Les opposants à l’exploitation minière ne désarment pas et convoquent une grande marche nationale pour l’eau le 27 janvier prochain. Un projet aurifère met en péril les maigres ressources hydriques de la région de Cajamarca …
L’eau, plus précieuse que l’or?
Les opposants à l’exploitation minière ne désarment pas et convoquent une grande marche nationale pour l’eau le 27 janvier prochain. Un projet d’exploitation aurifère met en péril les maigres ressources hydriques de la région de Cajamarca et suscite la colère des habitants.
De l’or ou de l’eau ? Le président Ollanta Humala est sommé par les Péruviens qui l’ont élu de se décider au plus vite. Faute de quoi il risque de devoir affronter la colère de son peuple. Un choix difficile pour ce dirigeant élu grâce au soutien des classes sociales les plus marginalisées. Il sait que l’économie de son pays repose en grande partie sur l’exploitation minière. Avec des recettes estimées à 15 milliards de dollars pour 2010, celle-ci représente en effet 7% du PIB.
D'importantes retombées économiques
Au cours des dernières décennies, le pays est devenu le cinquième producteur mondial de métal jaune et exploite la deuxième mine d’or la plus grande de la planète à Yanacocha, dans la région de Cajamarca. La compagnie américaine Newmont et son partenaire local Buenaventura, principaux propriétaires de Yanacocha, veulent aller plus loin en investissant près de 5 milliards de dollars pour un nouveau projet aurifère dans la zone de Conga, à quelques kilomètres de là. S’il voit le jour, ce site pourrait produire dès 2014 entre 580 000 et 680 000 onces d'or par an, et générer d’importantes retombées économiques pour Cajamarca.
Mais les habitants de cette région désolée sont attachés à un autre trésor, bien plus précieux encore dans ce milieu aride : l’eau douce.
La mine assèchera quatre lacs andins
Selon le rapport d’impact environnemental approuvé par le gouvernement précédent, le projet Conga implique la destruction de quatre lacs, connectés à la nappe phréatique alimentant la principale source d’eau de la région. Divers bassins fluviaux pourraient également être irrémédiablement pollués par l’utilisation du mercure et du cyanure.

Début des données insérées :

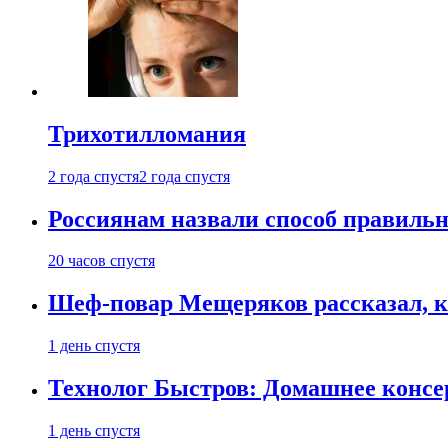
Трихотилломания
2 года спустя
2 года спустя
Россиянам назвали способ правиль
20 часов спустя
Шеф-повар Мещеряков рассказал, к
1 день спустя
Технолог Быстров: Домашнее консер
1 день спустя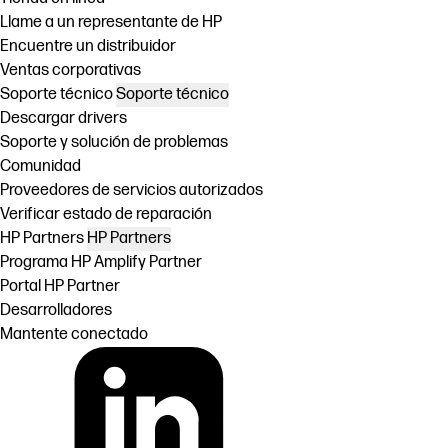
Llame a un representante de HP
Encuentre un distribuidor
Ventas corporativas
Soporte técnico
Soporte técnico
Descargar drivers
Soporte y solución de problemas
Comunidad
Proveedores de servicios autorizados
Verificar estado de reparación
HP Partners
HP Partners
Programa HP Amplify Partner
Portal HP Partner
Desarrolladores
Mantente conectado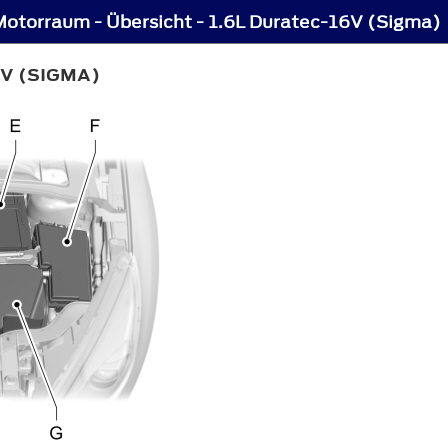
Motorraum - Übersicht - 1.6L Duratec-16V (Sigma)
V (SIGMA)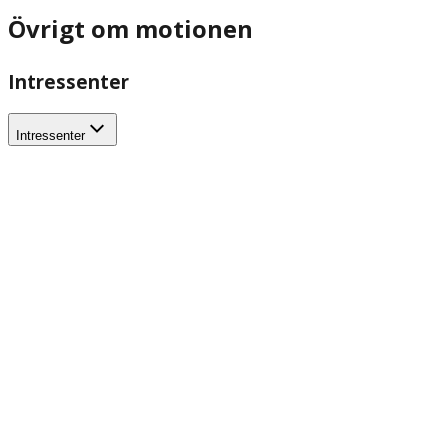
Övrigt om motionen
Intressenter
Intressenter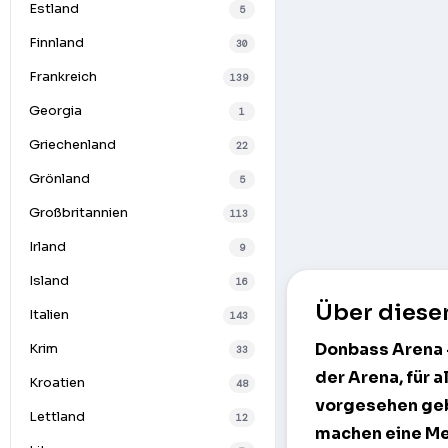
Estland
5
Finnland
30
Frankreich
139
Georgia
1
Griechenland
22
Grönland
5
Großbritannien
113
Irland
9
Island
16
Über diese
Italien
143
Donbass Arena
Krim
33
der Arena, für 
Kroatien
48
vorgesehen geba
Lettland
12
machen eine Men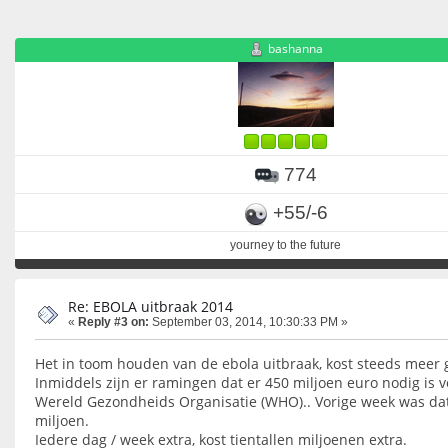
bashanna
774
+55/-6
yourney to the future
Re: EBOLA uitbraak 2014
«
Reply #3 on:
September 03, 2014, 10:30:33 PM »
Het in toom houden van de ebola uitbraak, kost steeds meer 
Inmiddels zijn er ramingen dat er 450 miljoen euro nodig is 
Wereld Gezondheids Organisatie (WHO).. Vorige week was da
miljoen.
Iedere dag / week extra, kost tientallen miljoenen extra.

De quoi inquiéter sérieusement la population locale, d’autant plus les antécédents de l’entreprise Newmont ne jouent pas en sa faveur. En juin 2000, l’un de ses camions a répandu 100 kilos de mercure le long d’une route de 45 kilomètres dans une zone proche de Yanacocha, et l’entreprise a tout fait pour minimiser l’accident. Malgré les graves problèmes de santé dont ont souffert près d’un millier de personnes, Newmont s’en était alors tiré avec une amende dérisoire de 500 000 dollars.
Une marche pour l'eau
Aujourd’hui, la population de Cajamarca privilégie la défense de ses ressources en eau, et compte avec un allié de taille dans sa lutte contre les géants de l'industrie minière. Il s’agit du président de la région, Gregorio Santos, qui estime que la situation deviendra « explosive » si le projet Conga n’est pas abandonné et n’hésite pas à qualifier Ollanta Humala « d’otage du capitalisme international ». Aux manifestations massives qui secouent la ville de Cajamarca depuis des mois, menacent de s’ajouter des protestations à l’échelle nationale, avec notamment un appel à une marche pour l’eau à travers tout le pays le 27 janvier prochain.
Ollanta Humala fait de son mieux pour convaincre les Péruviens qu’il est possible de concilier intérêts économiques et défense de l’environnement et des communautés locales, mais il risque d’avoir du mal à soutenir cette position ambiguë longtemps encore.
Aujourd’hui, 70% de l’or produit dans le monde provient de pays en voie de développement. La multiplication par quatre du prix de l’or au cours des dix dernières années a rendu rentables les projets les plus insensés, et les pays en développement n’hésitent pas à sacrifier leur environnement pour toucher quelques royalties.